The 2nd argument in the counter function is the style. The pad-7 style, defines a normal number system, except any value with fewer than 7 digits will be padded with zeros. The sign style uses a numeric system too, but because we defined the symbols to be blank it will only show a negative sign (when needed).

Wrap up

These are all the key elements to making a calculator. There are a few things left to do. There is the styling (yes, I used CSS for its actual purpose too). You might have also noticed that the current set-up gives us a separate set of inputs for each digit of a number, we can use ~, :checked and the display property, to always show the labels of the next digit. The content can be split into separate elements, which allows us to only show the decimal part when needed.

How much further can we take this? We could allow the user to do calculations with the result, however, I don’t think it would be possible to compute with an indefinite amount of values. Although by using something to generate the HTML you could get quite far. In theory, it is possible to take this closer to a scientific calculator. For example, to do trigonometric functions we can exploit their symmetry and periodicity and then use approximations.

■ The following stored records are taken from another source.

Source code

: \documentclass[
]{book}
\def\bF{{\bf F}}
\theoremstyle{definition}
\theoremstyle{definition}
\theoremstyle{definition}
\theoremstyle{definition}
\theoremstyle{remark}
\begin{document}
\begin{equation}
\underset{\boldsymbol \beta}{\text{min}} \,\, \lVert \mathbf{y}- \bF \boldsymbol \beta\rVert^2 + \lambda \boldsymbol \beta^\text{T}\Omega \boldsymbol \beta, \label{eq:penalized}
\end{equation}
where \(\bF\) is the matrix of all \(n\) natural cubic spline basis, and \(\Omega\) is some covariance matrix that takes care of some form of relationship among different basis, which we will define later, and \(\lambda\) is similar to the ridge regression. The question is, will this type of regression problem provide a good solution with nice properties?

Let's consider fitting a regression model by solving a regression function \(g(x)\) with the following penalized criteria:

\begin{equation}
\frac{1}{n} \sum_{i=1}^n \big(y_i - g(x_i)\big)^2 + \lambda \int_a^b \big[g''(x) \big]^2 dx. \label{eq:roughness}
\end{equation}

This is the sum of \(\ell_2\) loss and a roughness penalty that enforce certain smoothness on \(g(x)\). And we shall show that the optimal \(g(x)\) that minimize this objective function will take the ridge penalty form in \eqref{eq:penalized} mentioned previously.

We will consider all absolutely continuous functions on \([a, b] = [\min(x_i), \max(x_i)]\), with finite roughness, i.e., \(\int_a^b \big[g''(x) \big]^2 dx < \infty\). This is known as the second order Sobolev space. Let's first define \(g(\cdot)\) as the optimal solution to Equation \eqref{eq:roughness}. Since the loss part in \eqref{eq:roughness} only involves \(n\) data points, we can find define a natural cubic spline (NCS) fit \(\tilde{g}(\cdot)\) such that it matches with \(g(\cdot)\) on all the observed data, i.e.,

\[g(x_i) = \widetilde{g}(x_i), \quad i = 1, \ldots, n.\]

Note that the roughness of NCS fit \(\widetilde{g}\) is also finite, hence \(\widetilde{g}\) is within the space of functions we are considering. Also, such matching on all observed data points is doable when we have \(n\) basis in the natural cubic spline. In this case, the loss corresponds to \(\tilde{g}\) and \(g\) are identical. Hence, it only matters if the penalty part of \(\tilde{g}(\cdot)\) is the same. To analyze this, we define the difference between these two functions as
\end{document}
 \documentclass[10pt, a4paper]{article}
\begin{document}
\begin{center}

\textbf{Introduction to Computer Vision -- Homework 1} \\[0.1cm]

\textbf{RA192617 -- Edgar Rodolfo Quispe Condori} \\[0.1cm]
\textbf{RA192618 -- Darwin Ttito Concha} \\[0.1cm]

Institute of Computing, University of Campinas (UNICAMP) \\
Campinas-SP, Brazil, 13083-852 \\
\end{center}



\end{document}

I think the hardest part would be to use brackets, as I don’t know of a way to dynamically add brackets to calc so we would have to have seperate selectors and CSS for every scenario.


I created this calculator, just as a fun exercise and to do something silly. The absurdity is what fueled my desire to make this. Still, I did learn a lot while doing this. While I will still have to use google every time I want to centre some text, I had a lot of fun. If you have an idea for a nonsense project, I highly recommend pursuing it. After all, why not?